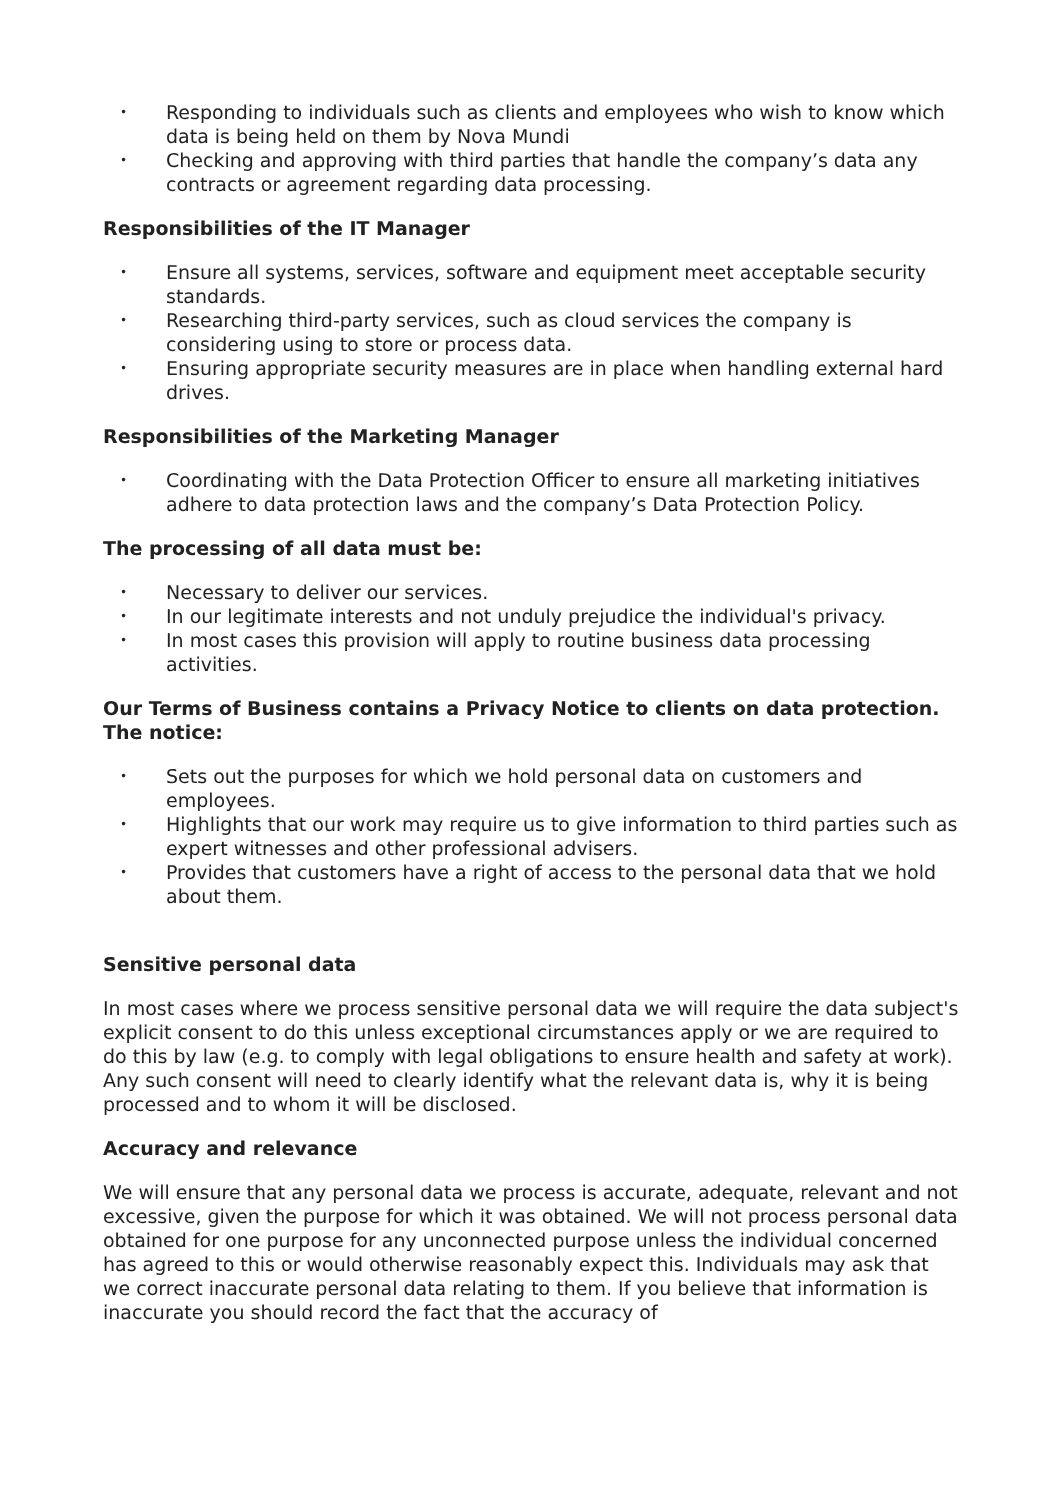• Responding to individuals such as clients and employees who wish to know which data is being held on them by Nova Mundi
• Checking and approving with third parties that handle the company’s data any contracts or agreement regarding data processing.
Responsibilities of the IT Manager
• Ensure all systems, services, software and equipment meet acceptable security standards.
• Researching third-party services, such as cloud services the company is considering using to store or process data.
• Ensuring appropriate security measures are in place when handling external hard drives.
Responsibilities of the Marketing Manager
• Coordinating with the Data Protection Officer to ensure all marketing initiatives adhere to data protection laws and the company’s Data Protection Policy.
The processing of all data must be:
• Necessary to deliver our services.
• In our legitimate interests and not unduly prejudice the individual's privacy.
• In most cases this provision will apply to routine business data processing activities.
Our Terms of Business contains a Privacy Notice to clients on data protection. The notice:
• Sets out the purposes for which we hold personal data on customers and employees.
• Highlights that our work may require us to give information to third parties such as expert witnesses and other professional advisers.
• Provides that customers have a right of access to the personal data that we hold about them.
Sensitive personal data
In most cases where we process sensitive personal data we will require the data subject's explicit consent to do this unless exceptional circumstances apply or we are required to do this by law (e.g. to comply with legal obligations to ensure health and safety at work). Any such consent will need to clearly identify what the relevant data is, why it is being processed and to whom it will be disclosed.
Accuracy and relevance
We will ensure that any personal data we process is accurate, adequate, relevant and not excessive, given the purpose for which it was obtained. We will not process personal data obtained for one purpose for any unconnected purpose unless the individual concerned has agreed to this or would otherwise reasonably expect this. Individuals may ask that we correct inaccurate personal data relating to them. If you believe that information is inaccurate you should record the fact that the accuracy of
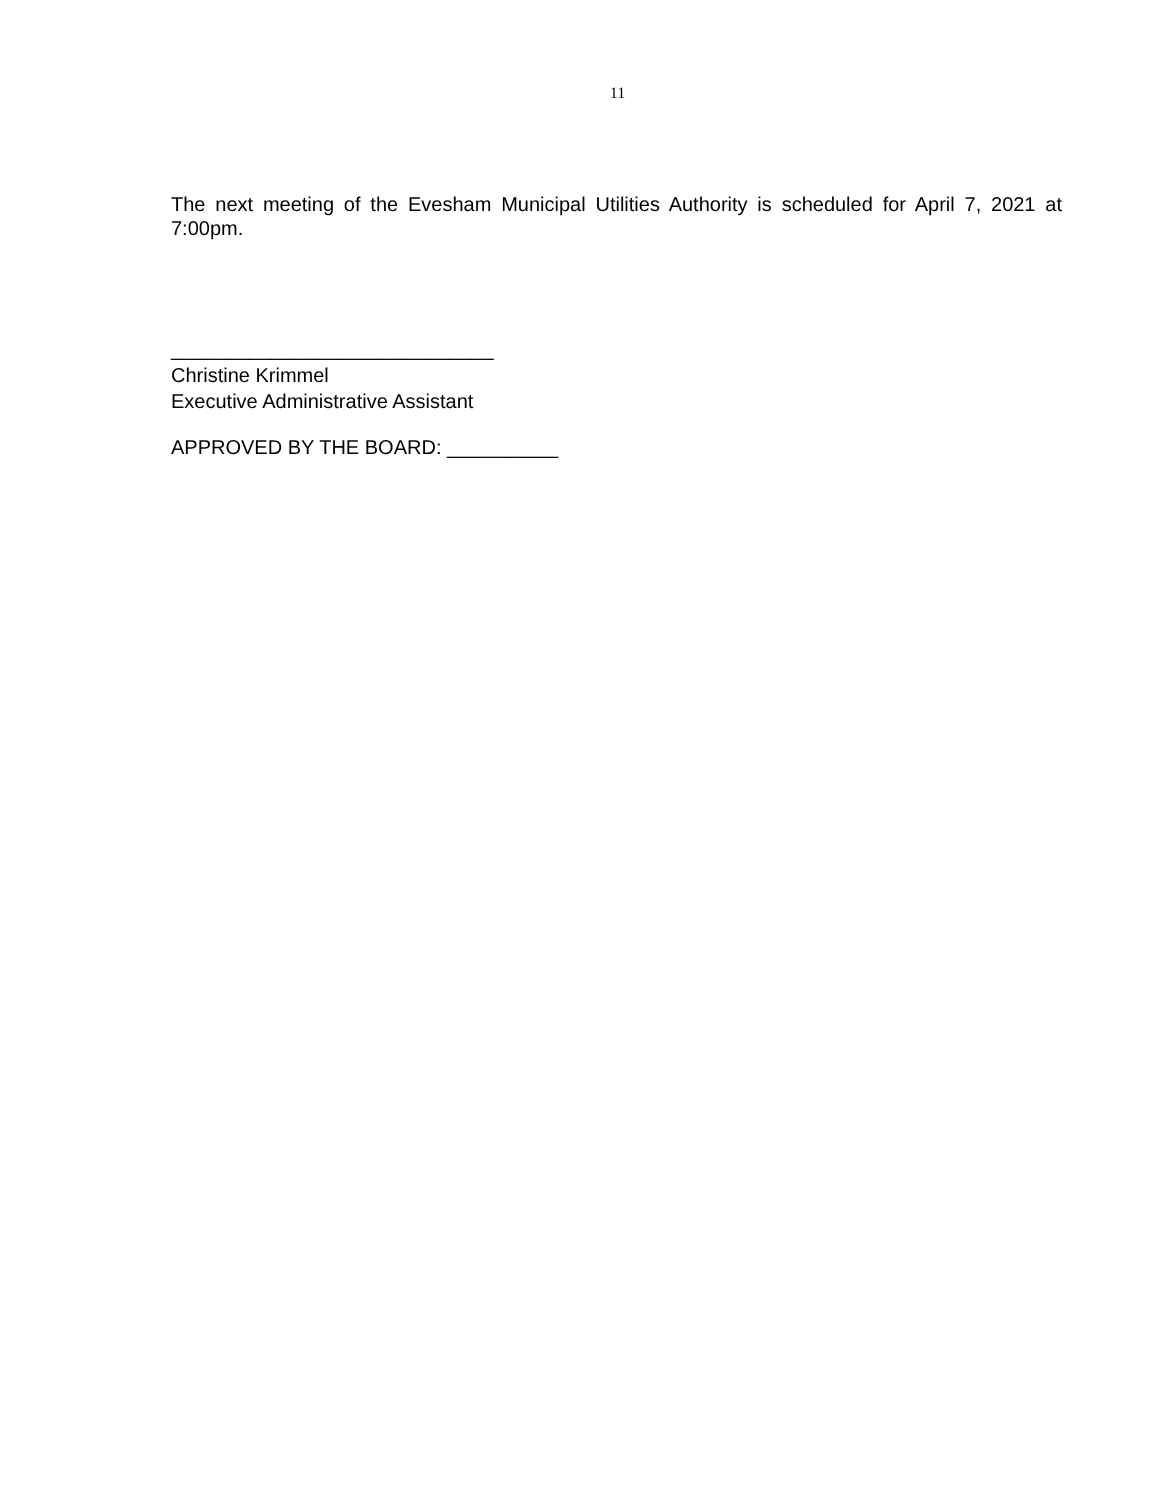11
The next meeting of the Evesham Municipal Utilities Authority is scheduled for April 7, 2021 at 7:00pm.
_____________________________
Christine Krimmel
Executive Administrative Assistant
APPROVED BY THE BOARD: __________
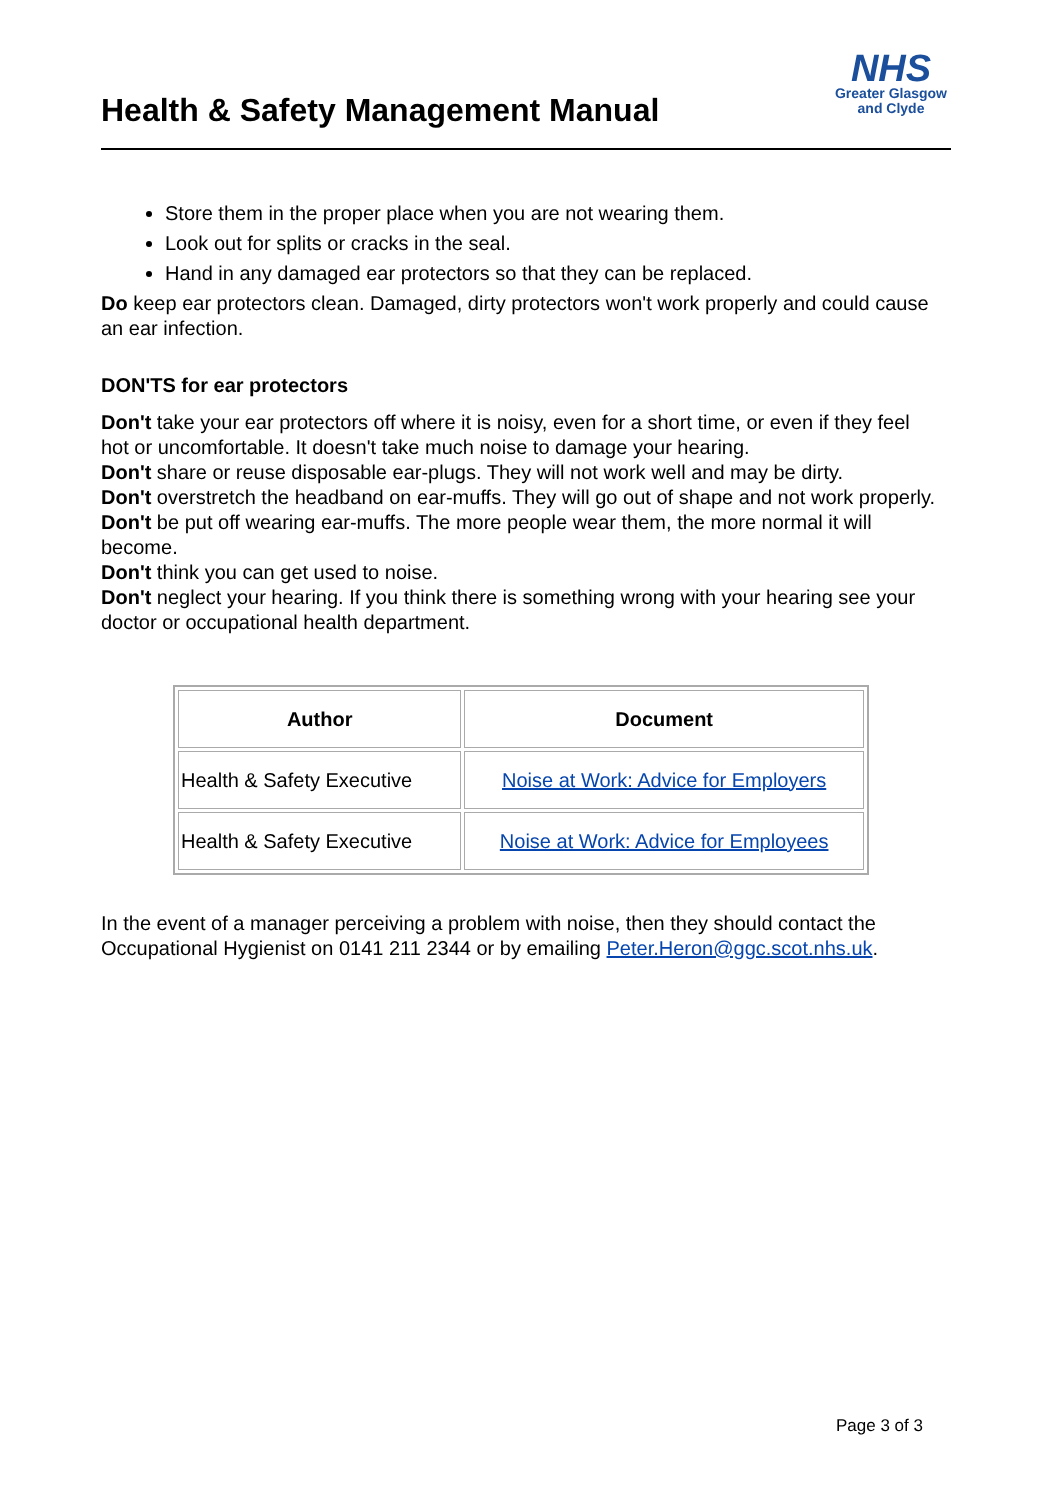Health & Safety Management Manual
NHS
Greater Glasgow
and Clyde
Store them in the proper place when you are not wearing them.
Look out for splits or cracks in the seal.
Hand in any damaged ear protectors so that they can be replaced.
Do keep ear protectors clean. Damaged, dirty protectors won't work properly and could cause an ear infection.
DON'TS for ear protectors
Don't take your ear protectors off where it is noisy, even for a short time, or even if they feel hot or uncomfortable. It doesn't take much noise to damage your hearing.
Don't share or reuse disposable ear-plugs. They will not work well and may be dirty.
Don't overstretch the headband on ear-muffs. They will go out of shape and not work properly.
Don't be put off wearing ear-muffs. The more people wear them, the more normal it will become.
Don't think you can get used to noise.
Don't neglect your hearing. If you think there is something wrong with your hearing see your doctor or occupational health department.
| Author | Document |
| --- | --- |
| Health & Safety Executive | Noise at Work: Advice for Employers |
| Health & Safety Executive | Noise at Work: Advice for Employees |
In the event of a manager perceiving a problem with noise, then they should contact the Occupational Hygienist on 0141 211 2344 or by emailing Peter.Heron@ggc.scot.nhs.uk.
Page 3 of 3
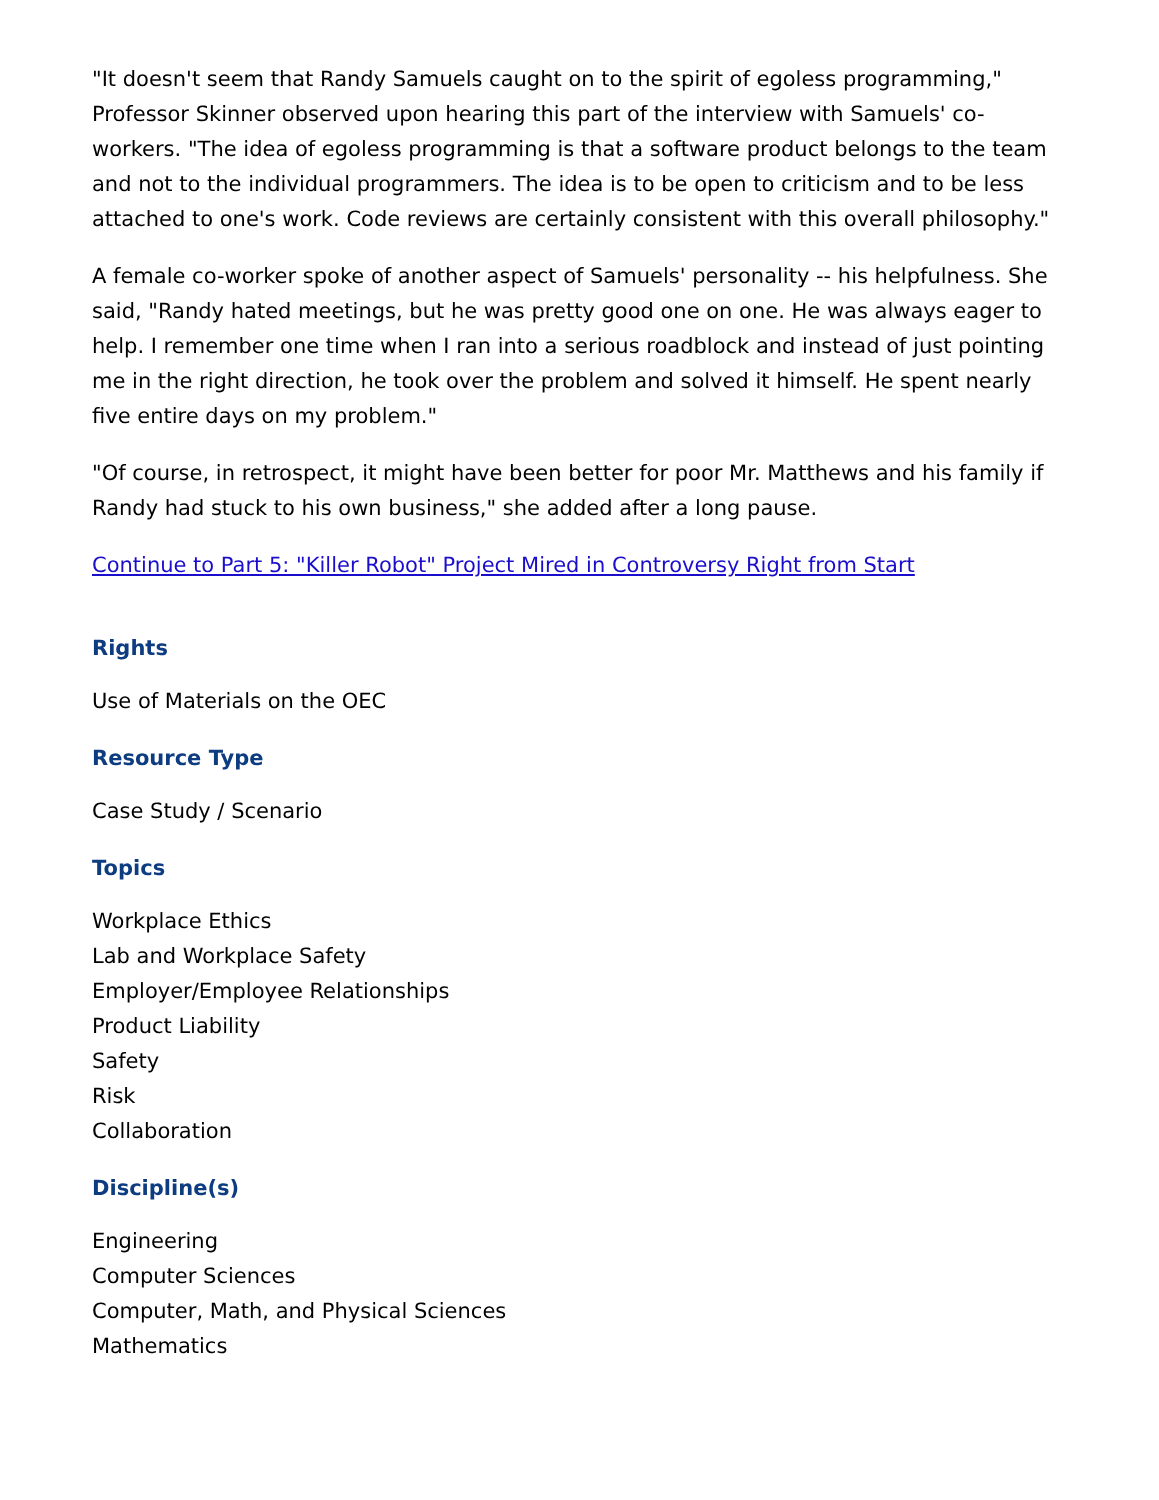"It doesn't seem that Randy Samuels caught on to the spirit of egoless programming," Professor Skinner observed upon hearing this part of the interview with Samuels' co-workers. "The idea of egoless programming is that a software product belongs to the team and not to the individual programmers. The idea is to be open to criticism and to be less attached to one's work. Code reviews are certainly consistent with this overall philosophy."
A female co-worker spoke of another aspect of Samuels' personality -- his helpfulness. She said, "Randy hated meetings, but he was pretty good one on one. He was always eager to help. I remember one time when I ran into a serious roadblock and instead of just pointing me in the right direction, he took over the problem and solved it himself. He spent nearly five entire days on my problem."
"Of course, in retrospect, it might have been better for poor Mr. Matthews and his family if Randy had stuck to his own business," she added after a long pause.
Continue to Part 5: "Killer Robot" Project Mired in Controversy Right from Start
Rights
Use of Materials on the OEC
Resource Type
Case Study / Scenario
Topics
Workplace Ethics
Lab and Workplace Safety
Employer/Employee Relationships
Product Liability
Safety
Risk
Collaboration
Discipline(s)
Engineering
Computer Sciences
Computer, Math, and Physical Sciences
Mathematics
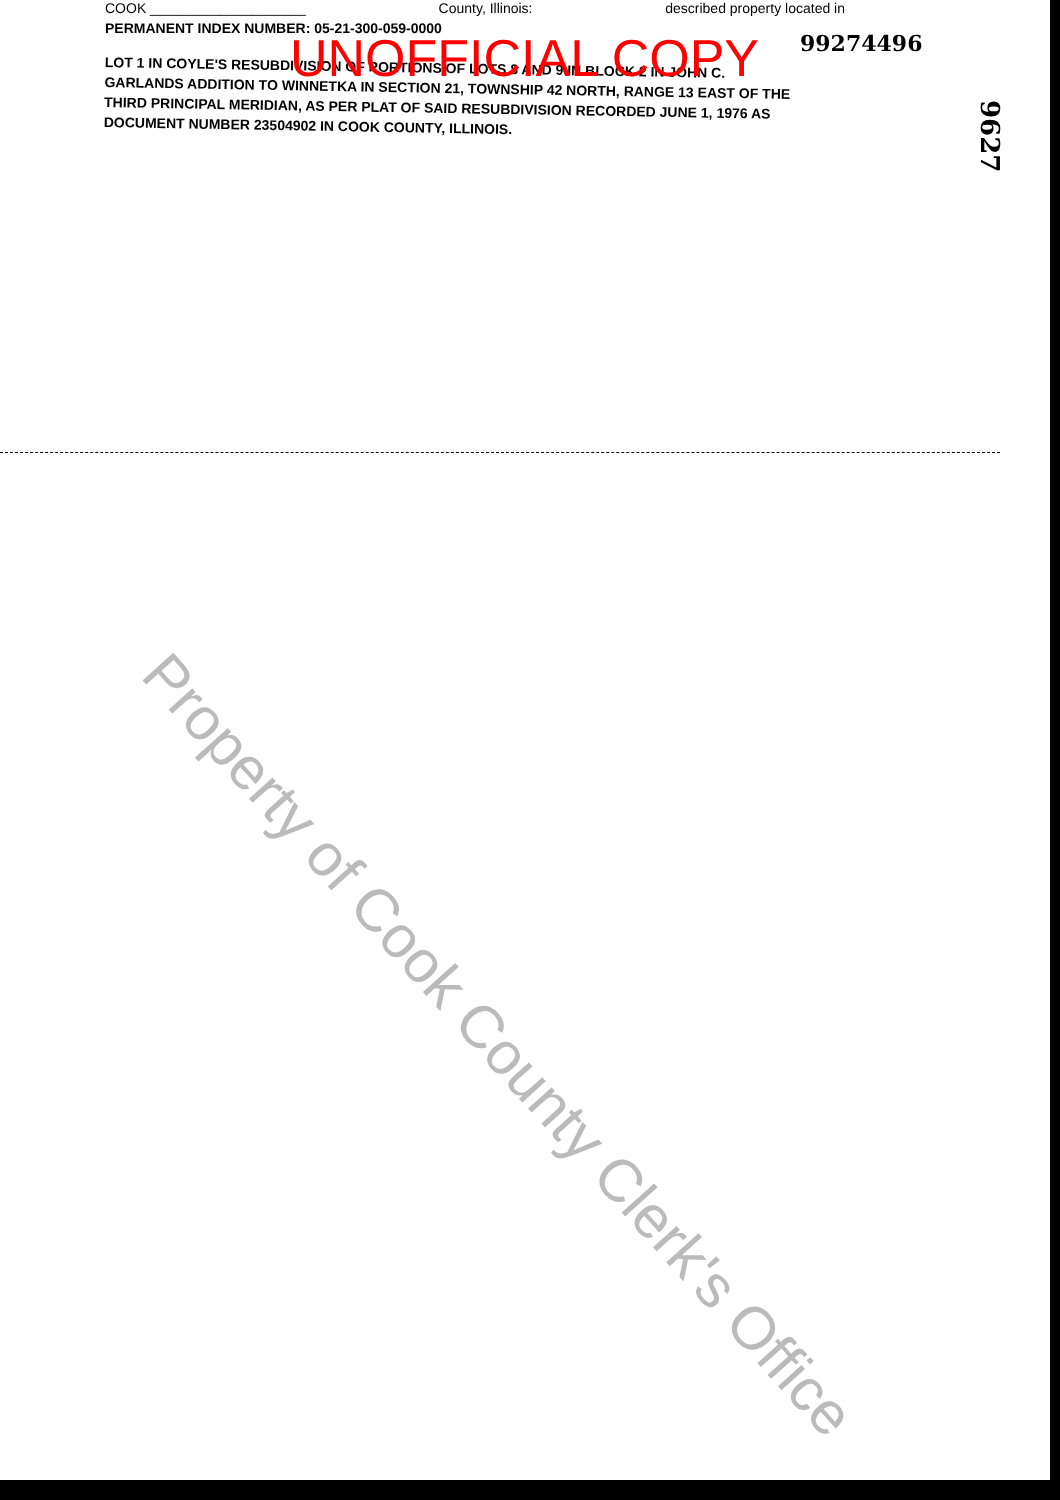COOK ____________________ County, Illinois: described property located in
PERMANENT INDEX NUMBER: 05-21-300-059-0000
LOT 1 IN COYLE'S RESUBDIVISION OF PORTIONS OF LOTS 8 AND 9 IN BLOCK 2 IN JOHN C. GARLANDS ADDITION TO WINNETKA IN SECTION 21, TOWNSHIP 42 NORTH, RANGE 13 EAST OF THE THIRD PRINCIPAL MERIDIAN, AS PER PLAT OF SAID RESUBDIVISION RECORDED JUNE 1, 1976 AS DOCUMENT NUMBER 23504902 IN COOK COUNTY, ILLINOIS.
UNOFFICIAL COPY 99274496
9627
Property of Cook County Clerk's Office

What you need to do: Copy word for word only the lines above from the one with "Health & Safety Management Manual" through the one with "Hand in any". Leave pictures out.

Final answer:
Health & Safety Management Manual
NHS
Greater Glasgow
and Clyde
Store them in the proper place when you are not wearing them.
Look out for splits or cracks in the seal.
Hand in any damaged ear protectors so that they can be replaced.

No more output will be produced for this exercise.